Please copy out all of the following records word for word, leaving every line unchanged.

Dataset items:
+--

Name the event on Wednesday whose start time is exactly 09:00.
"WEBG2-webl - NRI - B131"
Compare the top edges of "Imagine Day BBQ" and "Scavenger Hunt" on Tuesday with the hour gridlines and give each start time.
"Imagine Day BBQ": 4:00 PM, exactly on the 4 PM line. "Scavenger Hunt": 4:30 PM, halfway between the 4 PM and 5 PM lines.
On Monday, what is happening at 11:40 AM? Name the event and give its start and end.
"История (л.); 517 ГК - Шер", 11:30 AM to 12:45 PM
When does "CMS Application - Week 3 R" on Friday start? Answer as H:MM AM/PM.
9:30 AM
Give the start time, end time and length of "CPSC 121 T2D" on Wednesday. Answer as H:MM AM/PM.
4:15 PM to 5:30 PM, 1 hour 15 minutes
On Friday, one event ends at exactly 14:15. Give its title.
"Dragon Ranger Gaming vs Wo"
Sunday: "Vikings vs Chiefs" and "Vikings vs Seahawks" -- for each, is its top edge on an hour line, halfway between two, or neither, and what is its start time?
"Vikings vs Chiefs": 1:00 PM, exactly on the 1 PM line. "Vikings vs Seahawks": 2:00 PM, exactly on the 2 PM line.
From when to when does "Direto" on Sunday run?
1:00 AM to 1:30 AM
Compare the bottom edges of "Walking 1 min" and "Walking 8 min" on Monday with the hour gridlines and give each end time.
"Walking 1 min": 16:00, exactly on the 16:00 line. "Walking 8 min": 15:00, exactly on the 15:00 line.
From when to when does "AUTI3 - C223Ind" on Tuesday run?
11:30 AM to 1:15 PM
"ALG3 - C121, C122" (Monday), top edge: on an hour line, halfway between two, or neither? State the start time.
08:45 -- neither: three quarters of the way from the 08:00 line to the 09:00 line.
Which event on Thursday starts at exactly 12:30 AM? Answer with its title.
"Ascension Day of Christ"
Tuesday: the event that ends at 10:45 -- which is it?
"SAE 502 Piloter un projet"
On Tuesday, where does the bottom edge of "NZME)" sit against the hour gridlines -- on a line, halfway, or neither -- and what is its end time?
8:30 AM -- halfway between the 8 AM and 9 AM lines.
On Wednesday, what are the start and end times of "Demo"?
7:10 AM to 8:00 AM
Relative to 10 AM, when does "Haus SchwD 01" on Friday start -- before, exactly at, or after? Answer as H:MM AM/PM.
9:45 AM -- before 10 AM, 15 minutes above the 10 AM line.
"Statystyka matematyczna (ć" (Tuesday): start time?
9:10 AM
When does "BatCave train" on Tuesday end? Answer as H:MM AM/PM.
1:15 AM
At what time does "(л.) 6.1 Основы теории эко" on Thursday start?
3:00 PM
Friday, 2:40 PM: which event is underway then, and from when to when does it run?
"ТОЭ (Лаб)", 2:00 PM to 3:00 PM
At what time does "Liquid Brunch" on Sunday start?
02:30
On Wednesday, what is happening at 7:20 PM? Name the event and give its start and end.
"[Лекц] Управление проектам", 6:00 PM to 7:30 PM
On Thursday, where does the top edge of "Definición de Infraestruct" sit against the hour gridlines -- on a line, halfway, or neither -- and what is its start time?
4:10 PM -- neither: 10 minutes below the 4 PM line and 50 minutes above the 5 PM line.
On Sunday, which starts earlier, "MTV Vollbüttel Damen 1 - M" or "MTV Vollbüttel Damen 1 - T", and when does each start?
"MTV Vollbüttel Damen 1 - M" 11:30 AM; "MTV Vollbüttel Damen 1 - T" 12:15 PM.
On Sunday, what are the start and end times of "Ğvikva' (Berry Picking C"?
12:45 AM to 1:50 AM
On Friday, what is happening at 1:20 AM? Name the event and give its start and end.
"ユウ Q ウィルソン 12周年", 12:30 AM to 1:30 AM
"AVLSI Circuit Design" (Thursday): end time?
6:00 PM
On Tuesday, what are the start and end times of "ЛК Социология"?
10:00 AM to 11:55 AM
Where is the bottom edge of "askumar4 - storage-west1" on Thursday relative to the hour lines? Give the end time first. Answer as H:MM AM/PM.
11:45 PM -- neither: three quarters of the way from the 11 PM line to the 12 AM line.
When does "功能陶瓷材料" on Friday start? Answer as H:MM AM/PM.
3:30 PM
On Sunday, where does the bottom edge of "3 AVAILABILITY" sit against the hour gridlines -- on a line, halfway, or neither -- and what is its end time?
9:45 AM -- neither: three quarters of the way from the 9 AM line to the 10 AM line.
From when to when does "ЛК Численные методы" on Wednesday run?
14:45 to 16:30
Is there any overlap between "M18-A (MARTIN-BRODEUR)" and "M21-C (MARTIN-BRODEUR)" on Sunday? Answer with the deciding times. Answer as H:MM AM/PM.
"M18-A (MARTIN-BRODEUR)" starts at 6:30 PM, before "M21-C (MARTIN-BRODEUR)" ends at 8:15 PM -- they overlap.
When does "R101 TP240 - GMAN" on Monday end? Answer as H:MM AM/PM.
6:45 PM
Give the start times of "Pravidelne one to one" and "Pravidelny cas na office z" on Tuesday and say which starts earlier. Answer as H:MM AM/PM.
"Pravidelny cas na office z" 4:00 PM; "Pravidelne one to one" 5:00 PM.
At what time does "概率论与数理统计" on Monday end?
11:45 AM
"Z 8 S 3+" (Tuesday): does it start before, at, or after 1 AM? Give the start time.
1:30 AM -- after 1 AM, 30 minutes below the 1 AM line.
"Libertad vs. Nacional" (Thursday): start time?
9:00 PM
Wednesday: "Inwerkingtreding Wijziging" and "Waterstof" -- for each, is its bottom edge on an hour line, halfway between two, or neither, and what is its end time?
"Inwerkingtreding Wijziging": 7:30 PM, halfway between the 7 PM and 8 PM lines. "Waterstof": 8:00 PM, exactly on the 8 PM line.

+--

OUTPUT BELOW:
Name the event on Wednesday whose start time is exactly 09:00.
"WEBG2-webl - NRI - B131"
Compare the top edges of "Imagine Day BBQ" and "Scavenger Hunt" on Tuesday with the hour gridlines and give each start time.
"Imagine Day BBQ": 4:00 PM, exactly on the 4 PM line. "Scavenger Hunt": 4:30 PM, halfway between the 4 PM and 5 PM lines.
On Monday, what is happening at 11:40 AM? Name the event and give its start and end.
"История (л.); 517 ГК - Шер", 11:30 AM to 12:45 PM
When does "CMS Application - Week 3 R" on Friday start? Answer as H:MM AM/PM.
9:30 AM
Give the start time, end time and length of "CPSC 121 T2D" on Wednesday. Answer as H:MM AM/PM.
4:15 PM to 5:30 PM, 1 hour 15 minutes
On Friday, one event ends at exactly 14:15. Give its title.
"Dragon Ranger Gaming vs Wo"
Sunday: "Vikings vs Chiefs" and "Vikings vs Seahawks" -- for each, is its top edge on an hour line, halfway between two, or neither, and what is its start time?
"Vikings vs Chiefs": 1:00 PM, exactly on the 1 PM line. "Vikings vs Seahawks": 2:00 PM, exactly on the 2 PM line.
From when to when does "Direto" on Sunday run?
1:00 AM to 1:30 AM
Compare the bottom edges of "Walking 1 min" and "Walking 8 min" on Monday with the hour gridlines and give each end time.
"Walking 1 min": 16:00, exactly on the 16:00 line. "Walking 8 min": 15:00, exactly on the 15:00 line.
From when to when does "AUTI3 - C223Ind" on Tuesday run?
11:30 AM to 1:15 PM
"ALG3 - C121, C122" (Monday), top edge: on an hour line, halfway between two, or neither? State the start time.
08:45 -- neither: three quarters of the way from the 08:00 line to the 09:00 line.
Which event on Thursday starts at exactly 12:30 AM? Answer with its title.
"Ascension Day of Christ"
Tuesday: the event that ends at 10:45 -- which is it?
"SAE 502 Piloter un projet"
On Tuesday, where does the bottom edge of "NZME)" sit against the hour gridlines -- on a line, halfway, or neither -- and what is its end time?
8:30 AM -- halfway between the 8 AM and 9 AM lines.
On Wednesday, what are the start and end times of "Demo"?
7:10 AM to 8:00 AM
Relative to 10 AM, when does "Haus SchwD 01" on Friday start -- before, exactly at, or after? Answer as H:MM AM/PM.
9:45 AM -- before 10 AM, 15 minutes above the 10 AM line.
"Statystyka matematyczna (ć" (Tuesday): start time?
9:10 AM
When does "BatCave train" on Tuesday end? Answer as H:MM AM/PM.
1:15 AM
At what time does "(л.) 6.1 Основы теории эко" on Thursday start?
3:00 PM
Friday, 2:40 PM: which event is underway then, and from when to when does it run?
"ТОЭ (Лаб)", 2:00 PM to 3:00 PM
At what time does "Liquid Brunch" on Sunday start?
02:30
On Wednesday, what is happening at 7:20 PM? Name the event and give its start and end.
"[Лекц] Управление проектам", 6:00 PM to 7:30 PM
On Thursday, where does the top edge of "Definición de Infraestruct" sit against the hour gridlines -- on a line, halfway, or neither -- and what is its start time?
4:10 PM -- neither: 10 minutes below the 4 PM line and 50 minutes above the 5 PM line.
On Sunday, which starts earlier, "MTV Vollbüttel Damen 1 - M" or "MTV Vollbüttel Damen 1 - T", and when does each start?
"MTV Vollbüttel Damen 1 - M" 11:30 AM; "MTV Vollbüttel Damen 1 - T" 12:15 PM.
On Sunday, what are the start and end times of "Ğvikva' (Berry Picking C"?
12:45 AM to 1:50 AM
On Friday, what is happening at 1:20 AM? Name the event and give its start and end.
"ユウ Q ウィルソン 12周年", 12:30 AM to 1:30 AM
"AVLSI Circuit Design" (Thursday): end time?
6:00 PM
On Tuesday, what are the start and end times of "ЛК Социология"?
10:00 AM to 11:55 AM
Where is the bottom edge of "askumar4 - storage-west1" on Thursday relative to the hour lines? Give the end time first. Answer as H:MM AM/PM.
11:45 PM -- neither: three quarters of the way from the 11 PM line to the 12 AM line.
When does "功能陶瓷材料" on Friday start? Answer as H:MM AM/PM.
3:30 PM
On Sunday, where does the bottom edge of "3 AVAILABILITY" sit against the hour gridlines -- on a line, halfway, or neither -- and what is its end time?
9:45 AM -- neither: three quarters of the way from the 9 AM line to the 10 AM line.
From when to when does "ЛК Численные методы" on Wednesday run?
14:45 to 16:30
Is there any overlap between "M18-A (MARTIN-BRODEUR)" and "M21-C (MARTIN-BRODEUR)" on Sunday? Answer with the deciding times. Answer as H:MM AM/PM.
"M18-A (MARTIN-BRODEUR)" starts at 6:30 PM, before "M21-C (MARTIN-BRODEUR)" ends at 8:15 PM -- they overlap.
When does "R101 TP240 - GMAN" on Monday end? Answer as H:MM AM/PM.
6:45 PM
Give the start times of "Pravidelne one to one" and "Pravidelny cas na office z" on Tuesday and say which starts earlier. Answer as H:MM AM/PM.
"Pravidelny cas na office z" 4:00 PM; "Pravidelne one to one" 5:00 PM.
At what time does "概率论与数理统计" on Monday end?
11:45 AM
"Z 8 S 3+" (Tuesday): does it start before, at, or after 1 AM? Give the start time.
1:30 AM -- after 1 AM, 30 minutes below the 1 AM line.
"Libertad vs. Nacional" (Thursday): start time?
9:00 PM
Wednesday: "Inwerkingtreding Wijziging" and "Waterstof" -- for each, is its bottom edge on an hour line, halfway between two, or neither, and what is its end time?
"Inwerkingtreding Wijziging": 7:30 PM, halfway between the 7 PM and 8 PM lines. "Waterstof": 8:00 PM, exactly on the 8 PM line.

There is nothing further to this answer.